What is expected: Copy every line of the material below word for word, in the same order.

******************************

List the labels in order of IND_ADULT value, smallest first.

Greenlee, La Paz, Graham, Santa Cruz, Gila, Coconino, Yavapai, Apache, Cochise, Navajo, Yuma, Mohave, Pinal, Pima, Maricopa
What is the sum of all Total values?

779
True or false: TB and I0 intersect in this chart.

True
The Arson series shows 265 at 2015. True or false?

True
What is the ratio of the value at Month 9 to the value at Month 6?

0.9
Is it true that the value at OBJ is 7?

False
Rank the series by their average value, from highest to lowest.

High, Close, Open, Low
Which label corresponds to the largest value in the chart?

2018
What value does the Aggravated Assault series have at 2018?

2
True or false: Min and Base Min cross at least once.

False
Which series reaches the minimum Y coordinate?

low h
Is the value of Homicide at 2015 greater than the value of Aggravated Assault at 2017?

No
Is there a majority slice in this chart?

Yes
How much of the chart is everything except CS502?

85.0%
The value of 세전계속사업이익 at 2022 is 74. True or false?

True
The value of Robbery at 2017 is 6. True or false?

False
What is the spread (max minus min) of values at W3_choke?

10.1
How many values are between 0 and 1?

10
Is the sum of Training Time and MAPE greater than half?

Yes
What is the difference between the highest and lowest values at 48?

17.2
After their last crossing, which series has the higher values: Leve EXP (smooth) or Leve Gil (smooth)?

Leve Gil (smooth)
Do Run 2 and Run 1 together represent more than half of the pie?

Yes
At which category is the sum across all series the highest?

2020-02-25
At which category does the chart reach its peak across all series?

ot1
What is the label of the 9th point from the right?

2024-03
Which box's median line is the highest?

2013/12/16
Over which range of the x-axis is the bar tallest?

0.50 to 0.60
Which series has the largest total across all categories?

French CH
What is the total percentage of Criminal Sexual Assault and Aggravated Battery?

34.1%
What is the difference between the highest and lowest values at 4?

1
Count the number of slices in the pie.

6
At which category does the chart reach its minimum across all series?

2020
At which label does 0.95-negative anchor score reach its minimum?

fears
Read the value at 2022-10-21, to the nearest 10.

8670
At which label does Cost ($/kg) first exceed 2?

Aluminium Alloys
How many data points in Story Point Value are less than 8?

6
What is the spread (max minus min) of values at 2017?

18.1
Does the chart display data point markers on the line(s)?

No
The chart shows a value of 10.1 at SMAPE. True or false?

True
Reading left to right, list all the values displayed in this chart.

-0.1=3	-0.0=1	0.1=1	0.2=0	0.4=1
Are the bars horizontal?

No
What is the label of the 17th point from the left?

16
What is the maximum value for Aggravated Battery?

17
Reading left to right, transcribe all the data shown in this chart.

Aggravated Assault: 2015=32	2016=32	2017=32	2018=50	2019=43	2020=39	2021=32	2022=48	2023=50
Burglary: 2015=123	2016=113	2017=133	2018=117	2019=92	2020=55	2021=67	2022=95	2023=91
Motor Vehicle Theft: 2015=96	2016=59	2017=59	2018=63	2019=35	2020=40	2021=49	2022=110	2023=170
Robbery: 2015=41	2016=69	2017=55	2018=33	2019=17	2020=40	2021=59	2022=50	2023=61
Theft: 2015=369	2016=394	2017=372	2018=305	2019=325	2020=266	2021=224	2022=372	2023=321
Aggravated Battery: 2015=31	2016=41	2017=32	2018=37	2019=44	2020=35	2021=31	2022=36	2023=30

******************************

Expected output:
List the labels in order of IND_ADULT value, smallest first.

Greenlee, La Paz, Graham, Santa Cruz, Gila, Coconino, Yavapai, Apache, Cochise, Navajo, Yuma, Mohave, Pinal, Pima, Maricopa
What is the sum of all Total values?

779
True or false: TB and I0 intersect in this chart.

True
The Arson series shows 265 at 2015. True or false?

True
What is the ratio of the value at Month 9 to the value at Month 6?

0.9
Is it true that the value at OBJ is 7?

False
Rank the series by their average value, from highest to lowest.

High, Close, Open, Low
Which label corresponds to the largest value in the chart?

2018
What value does the Aggravated Assault series have at 2018?

2
True or false: Min and Base Min cross at least once.

False
Which series reaches the minimum Y coordinate?

low h
Is the value of Homicide at 2015 greater than the value of Aggravated Assault at 2017?

No
Is there a majority slice in this chart?

Yes
How much of the chart is everything except CS502?

85.0%
The value of 세전계속사업이익 at 2022 is 74. True or false?

True
The value of Robbery at 2017 is 6. True or false?

False
What is the spread (max minus min) of values at W3_choke?

10.1
How many values are between 0 and 1?

10
Is the sum of Training Time and MAPE greater than half?

Yes
What is the difference between the highest and lowest values at 48?

17.2
After their last crossing, which series has the higher values: Leve EXP (smooth) or Leve Gil (smooth)?

Leve Gil (smooth)
Do Run 2 and Run 1 together represent more than half of the pie?

Yes
At which category is the sum across all series the highest?

2020-02-25
At which category does the chart reach its peak across all series?

ot1
What is the label of the 9th point from the right?

2024-03
Which box's median line is the highest?

2013/12/16
Over which range of the x-axis is the bar tallest?

0.50 to 0.60
Which series has the largest total across all categories?

French CH
What is the total percentage of Criminal Sexual Assault and Aggravated Battery?

34.1%
What is the difference between the highest and lowest values at 4?

1
Count the number of slices in the pie.

6
At which category does the chart reach its minimum across all series?

2020
At which label does 0.95-negative anchor score reach its minimum?

fears
Read the value at 2022-10-21, to the nearest 10.

8670
At which label does Cost ($/kg) first exceed 2?

Aluminium Alloys
How many data points in Story Point Value are less than 8?

6
What is the spread (max minus min) of values at 2017?

18.1
Does the chart display data point markers on the line(s)?

No
The chart shows a value of 10.1 at SMAPE. True or false?

True
Reading left to right, list all the values displayed in this chart.

-0.1=3	-0.0=1	0.1=1	0.2=0	0.4=1
Are the bars horizontal?

No
What is the label of the 17th point from the left?

16
What is the maximum value for Aggravated Battery?

17
Reading left to right, transcribe all the data shown in this chart.

Aggravated Assault: 2015=32	2016=32	2017=32	2018=50	2019=43	2020=39	2021=32	2022=48	2023=50
Burglary: 2015=123	2016=113	2017=133	2018=117	2019=92	2020=55	2021=67	2022=95	2023=91
Motor Vehicle Theft: 2015=96	2016=59	2017=59	2018=63	2019=35	2020=40	2021=49	2022=110	2023=170
Robbery: 2015=41	2016=69	2017=55	2018=33	2019=17	2020=40	2021=59	2022=50	2023=61
Theft: 2015=369	2016=394	2017=372	2018=305	2019=325	2020=266	2021=224	2022=372	2023=321
Aggravated Battery: 2015=31	2016=41	2017=32	2018=37	2019=44	2020=35	2021=31	2022=36	2023=30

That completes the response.